### Requirement
The lines of the records that include "Reason" should all be copied.

####################

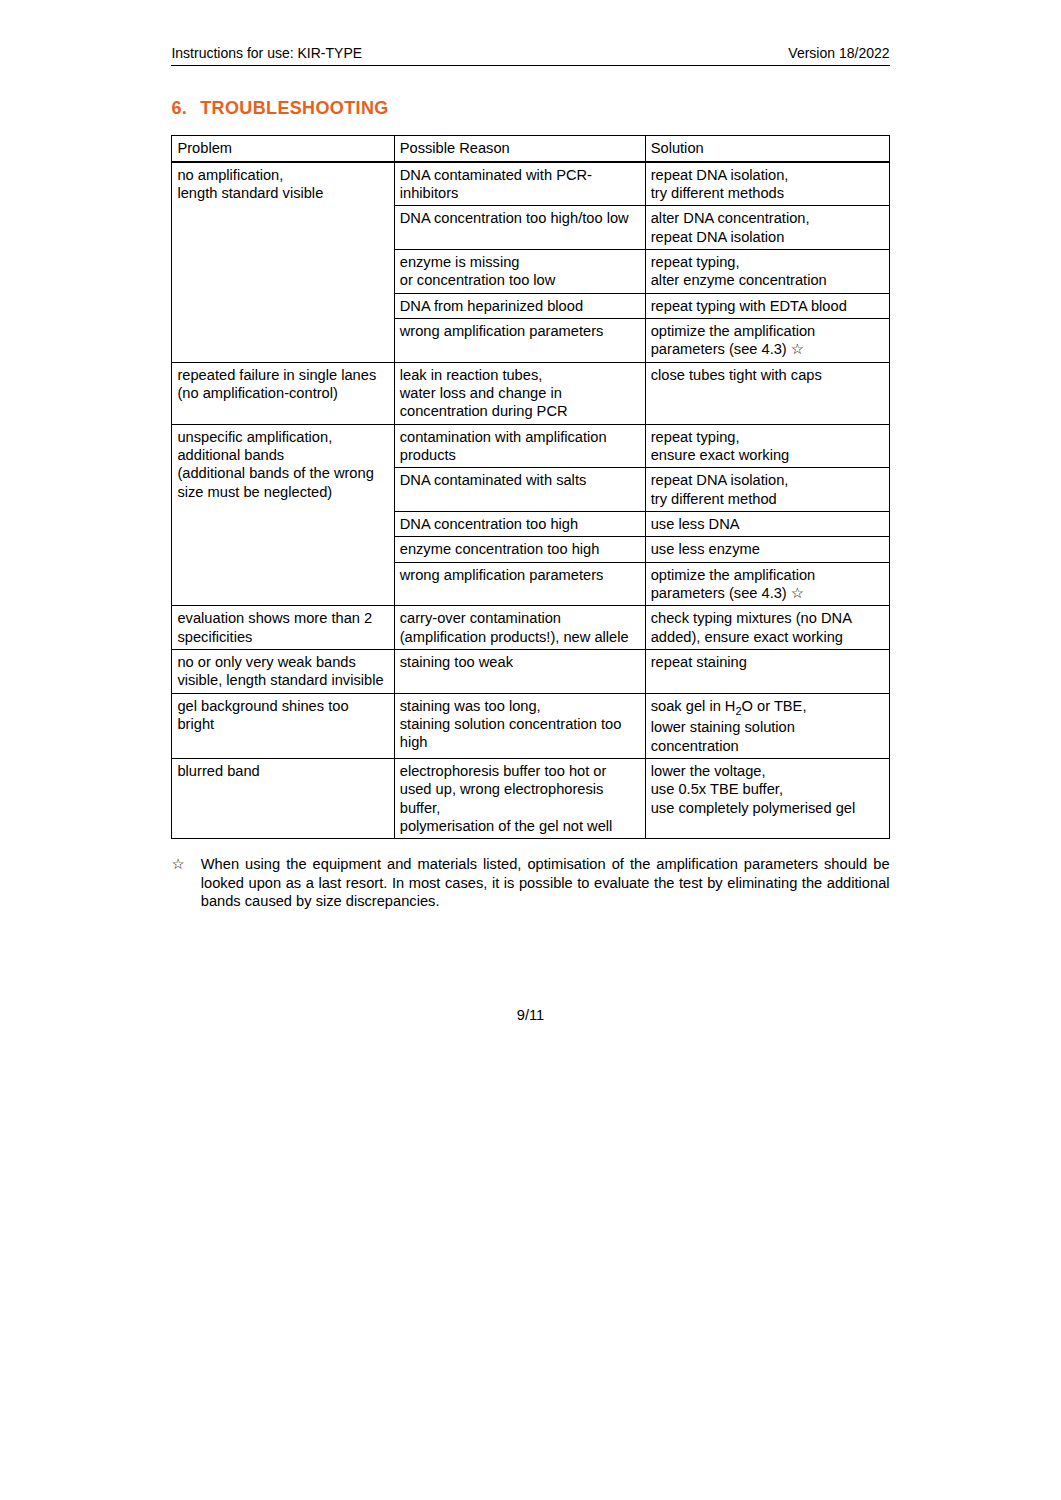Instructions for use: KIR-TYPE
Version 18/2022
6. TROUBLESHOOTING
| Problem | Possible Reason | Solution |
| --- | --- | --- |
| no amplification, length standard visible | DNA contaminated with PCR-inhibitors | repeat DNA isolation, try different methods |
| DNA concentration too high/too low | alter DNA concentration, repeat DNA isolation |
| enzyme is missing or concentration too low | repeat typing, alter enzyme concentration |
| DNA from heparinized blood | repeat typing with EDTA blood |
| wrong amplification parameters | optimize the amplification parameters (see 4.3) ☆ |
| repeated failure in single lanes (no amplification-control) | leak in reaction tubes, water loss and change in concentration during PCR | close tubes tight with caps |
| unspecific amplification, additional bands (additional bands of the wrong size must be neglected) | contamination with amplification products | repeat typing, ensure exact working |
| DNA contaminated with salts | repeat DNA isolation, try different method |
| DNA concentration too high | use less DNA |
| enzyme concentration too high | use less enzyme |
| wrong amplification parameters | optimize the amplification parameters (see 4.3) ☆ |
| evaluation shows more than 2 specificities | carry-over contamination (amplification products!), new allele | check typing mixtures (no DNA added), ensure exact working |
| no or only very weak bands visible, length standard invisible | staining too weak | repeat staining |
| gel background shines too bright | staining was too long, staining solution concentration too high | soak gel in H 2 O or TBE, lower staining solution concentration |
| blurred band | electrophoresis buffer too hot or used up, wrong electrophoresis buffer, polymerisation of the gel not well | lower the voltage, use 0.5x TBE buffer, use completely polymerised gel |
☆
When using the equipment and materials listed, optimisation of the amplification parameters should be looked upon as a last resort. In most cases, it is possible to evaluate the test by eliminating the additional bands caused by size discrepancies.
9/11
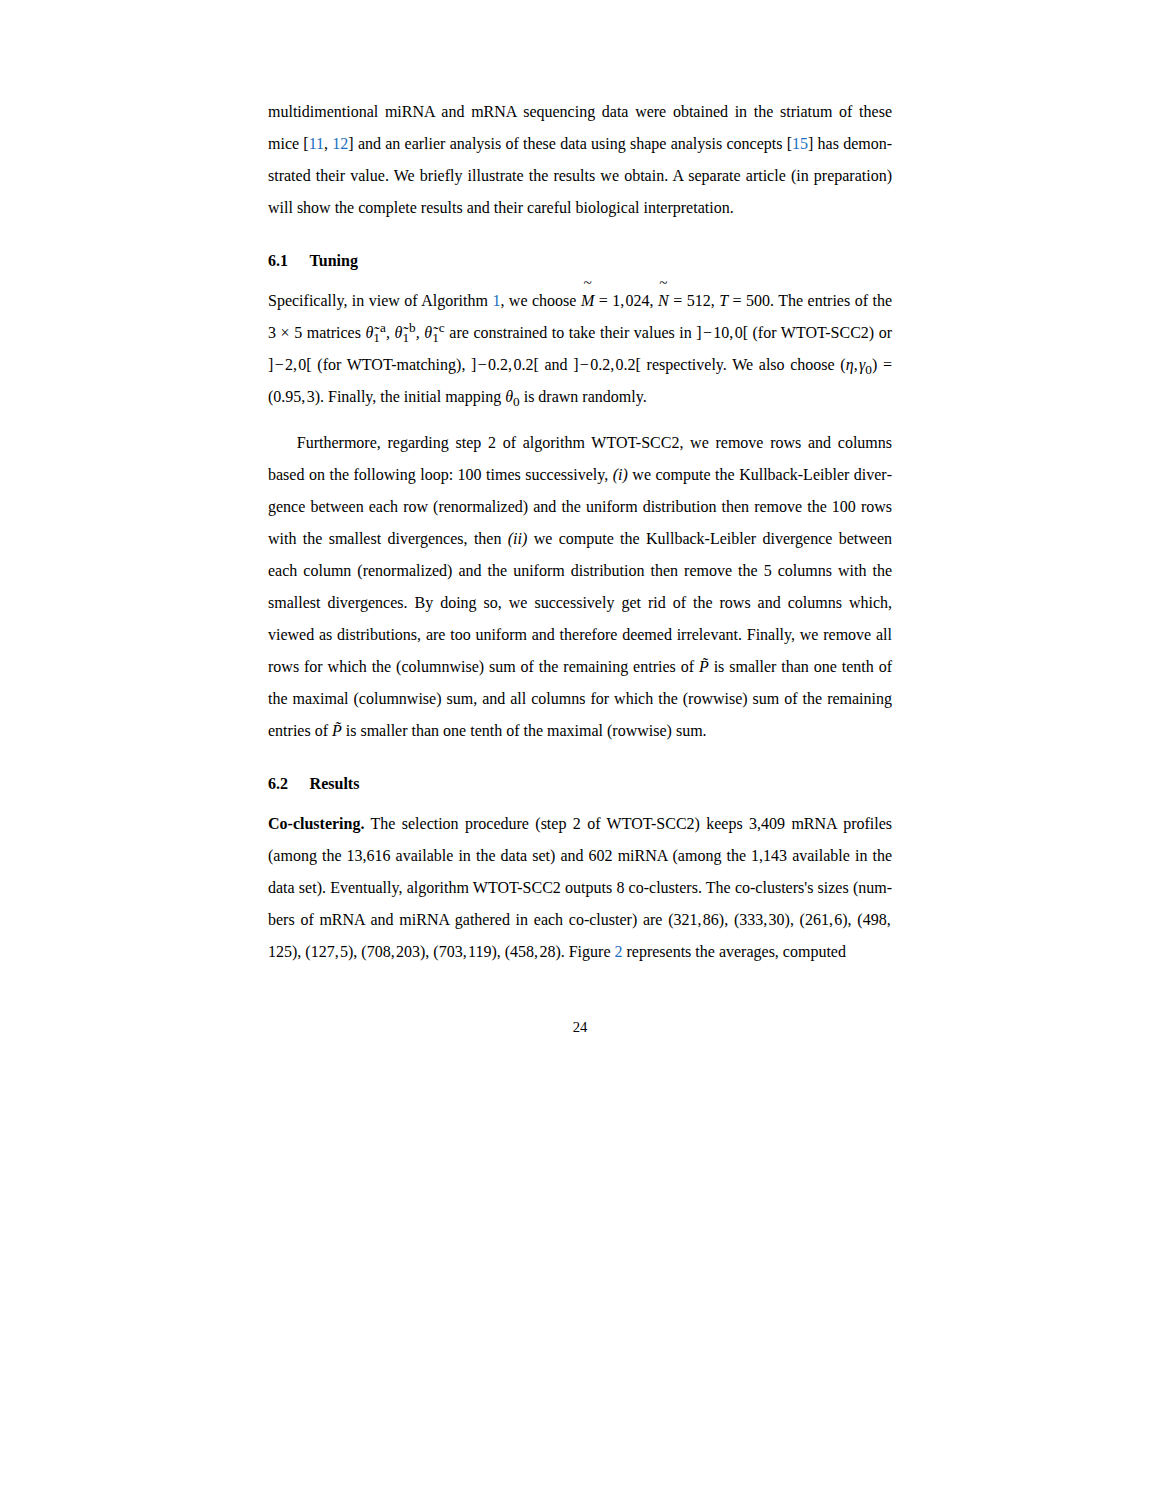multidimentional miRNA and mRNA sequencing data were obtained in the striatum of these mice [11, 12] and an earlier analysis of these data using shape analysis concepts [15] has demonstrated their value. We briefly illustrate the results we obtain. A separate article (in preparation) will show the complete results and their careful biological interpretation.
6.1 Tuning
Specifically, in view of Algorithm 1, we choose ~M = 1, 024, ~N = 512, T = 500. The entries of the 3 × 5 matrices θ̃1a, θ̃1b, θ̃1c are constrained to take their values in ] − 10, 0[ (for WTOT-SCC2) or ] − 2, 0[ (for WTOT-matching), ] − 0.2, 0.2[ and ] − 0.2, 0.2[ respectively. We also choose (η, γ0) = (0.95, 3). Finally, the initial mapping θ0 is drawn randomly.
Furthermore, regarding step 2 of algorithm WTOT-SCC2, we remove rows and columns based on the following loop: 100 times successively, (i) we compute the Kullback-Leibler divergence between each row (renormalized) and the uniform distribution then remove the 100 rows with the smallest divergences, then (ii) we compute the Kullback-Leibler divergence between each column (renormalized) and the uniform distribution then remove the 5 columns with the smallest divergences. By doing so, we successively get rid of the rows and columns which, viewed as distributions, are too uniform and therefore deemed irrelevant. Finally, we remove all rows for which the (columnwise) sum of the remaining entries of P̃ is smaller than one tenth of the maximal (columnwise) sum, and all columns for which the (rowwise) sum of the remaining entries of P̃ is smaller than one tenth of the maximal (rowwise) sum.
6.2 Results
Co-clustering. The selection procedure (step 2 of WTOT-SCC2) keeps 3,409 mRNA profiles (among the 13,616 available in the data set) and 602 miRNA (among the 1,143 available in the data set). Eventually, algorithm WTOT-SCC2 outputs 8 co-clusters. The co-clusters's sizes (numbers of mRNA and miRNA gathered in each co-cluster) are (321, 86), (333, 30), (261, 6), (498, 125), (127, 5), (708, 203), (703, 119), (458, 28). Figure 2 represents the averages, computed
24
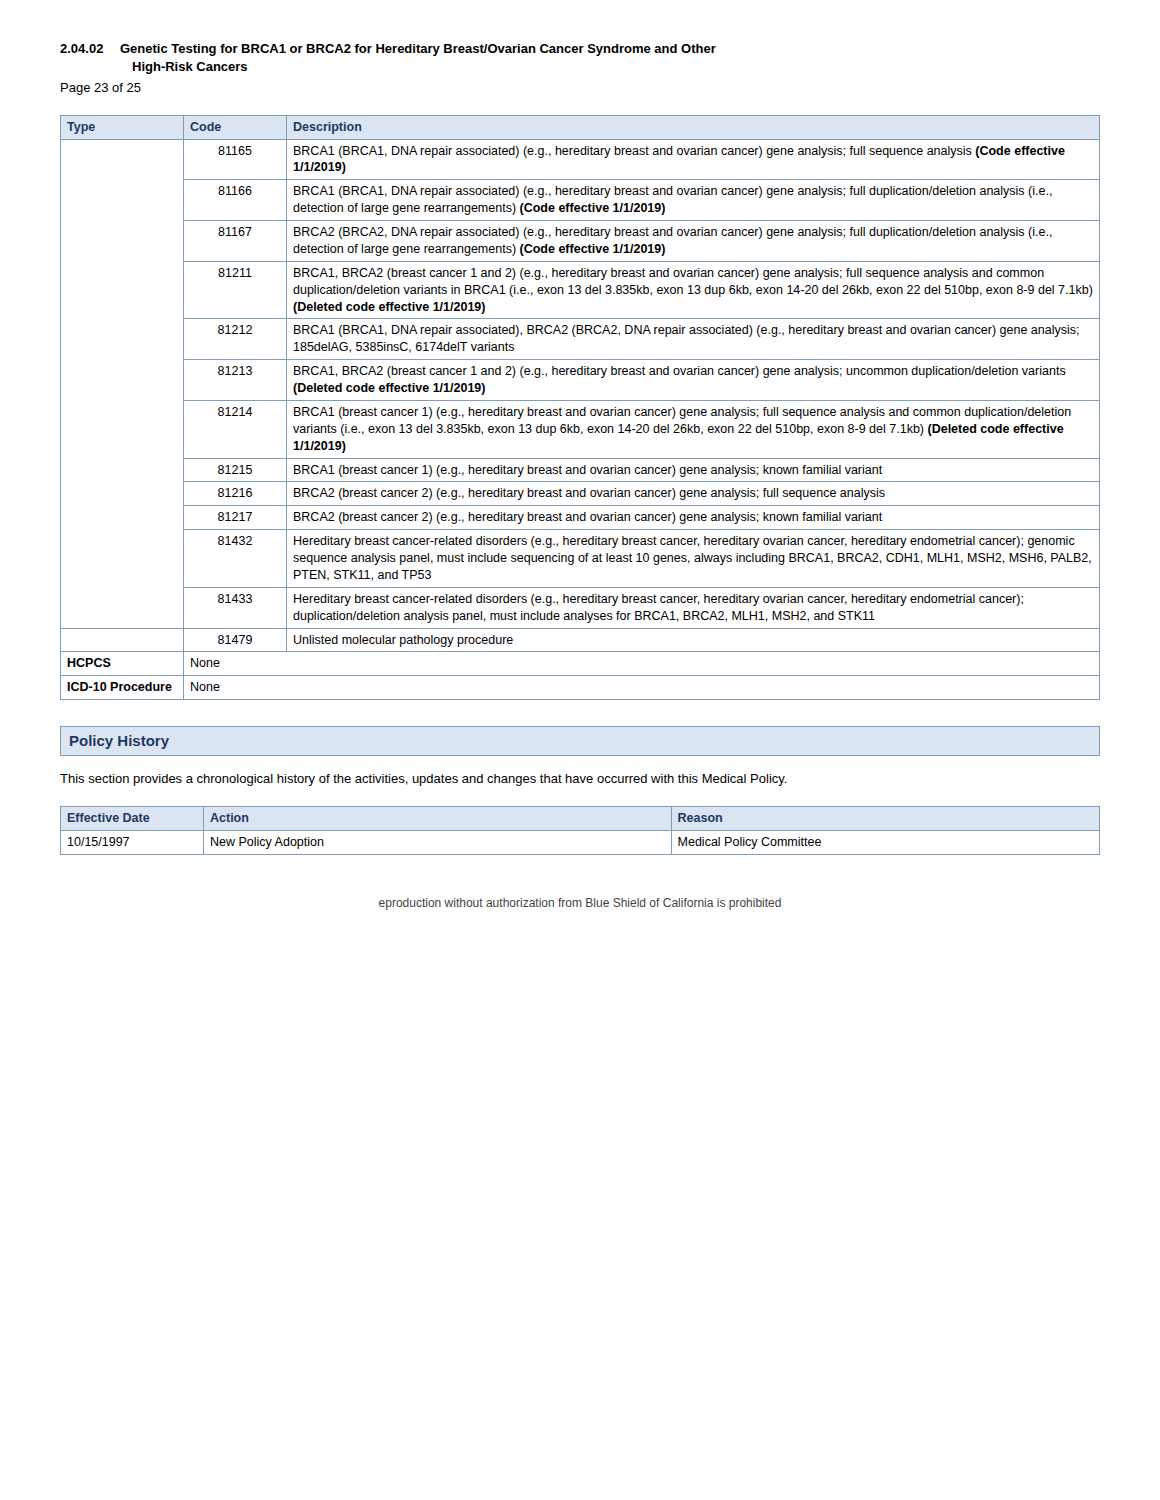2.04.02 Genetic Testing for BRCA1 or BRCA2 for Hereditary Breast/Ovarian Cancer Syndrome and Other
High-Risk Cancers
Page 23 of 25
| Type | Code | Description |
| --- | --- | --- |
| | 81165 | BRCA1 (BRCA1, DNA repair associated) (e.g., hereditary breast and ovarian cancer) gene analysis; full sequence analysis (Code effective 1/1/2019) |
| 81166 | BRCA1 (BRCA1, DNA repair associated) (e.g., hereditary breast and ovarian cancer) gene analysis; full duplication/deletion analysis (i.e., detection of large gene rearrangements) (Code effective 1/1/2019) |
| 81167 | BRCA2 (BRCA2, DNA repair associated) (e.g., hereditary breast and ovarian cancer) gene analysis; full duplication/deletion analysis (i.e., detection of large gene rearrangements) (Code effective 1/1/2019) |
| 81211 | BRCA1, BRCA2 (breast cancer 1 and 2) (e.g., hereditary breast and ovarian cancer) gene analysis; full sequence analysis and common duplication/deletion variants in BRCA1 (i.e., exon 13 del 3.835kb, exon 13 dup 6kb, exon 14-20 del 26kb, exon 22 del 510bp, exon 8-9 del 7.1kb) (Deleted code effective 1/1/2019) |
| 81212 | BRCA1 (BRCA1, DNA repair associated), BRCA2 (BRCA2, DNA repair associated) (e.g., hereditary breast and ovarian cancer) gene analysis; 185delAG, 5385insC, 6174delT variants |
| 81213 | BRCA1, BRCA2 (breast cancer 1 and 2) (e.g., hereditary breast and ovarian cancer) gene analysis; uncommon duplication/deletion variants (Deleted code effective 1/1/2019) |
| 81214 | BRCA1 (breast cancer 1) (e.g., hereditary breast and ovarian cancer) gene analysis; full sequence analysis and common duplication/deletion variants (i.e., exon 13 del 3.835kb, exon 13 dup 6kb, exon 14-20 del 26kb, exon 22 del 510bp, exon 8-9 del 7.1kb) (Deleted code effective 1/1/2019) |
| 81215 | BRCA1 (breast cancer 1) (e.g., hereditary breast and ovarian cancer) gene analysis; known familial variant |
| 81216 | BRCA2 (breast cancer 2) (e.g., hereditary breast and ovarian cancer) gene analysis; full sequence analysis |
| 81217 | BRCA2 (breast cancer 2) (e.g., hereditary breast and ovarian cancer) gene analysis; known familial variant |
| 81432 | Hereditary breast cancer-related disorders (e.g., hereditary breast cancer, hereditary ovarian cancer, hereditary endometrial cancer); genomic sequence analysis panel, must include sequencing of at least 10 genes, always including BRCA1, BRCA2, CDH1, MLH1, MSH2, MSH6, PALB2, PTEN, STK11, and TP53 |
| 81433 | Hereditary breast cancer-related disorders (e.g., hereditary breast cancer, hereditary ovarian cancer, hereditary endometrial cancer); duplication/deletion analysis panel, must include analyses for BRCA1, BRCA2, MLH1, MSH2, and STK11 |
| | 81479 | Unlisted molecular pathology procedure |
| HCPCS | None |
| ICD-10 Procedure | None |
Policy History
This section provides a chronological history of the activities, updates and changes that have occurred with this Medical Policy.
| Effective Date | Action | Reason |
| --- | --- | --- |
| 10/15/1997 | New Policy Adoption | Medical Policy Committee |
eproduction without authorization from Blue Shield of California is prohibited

####################

### Your response
| Problem | Possible Reason | Solution |
| Effective Date | Action | Reason |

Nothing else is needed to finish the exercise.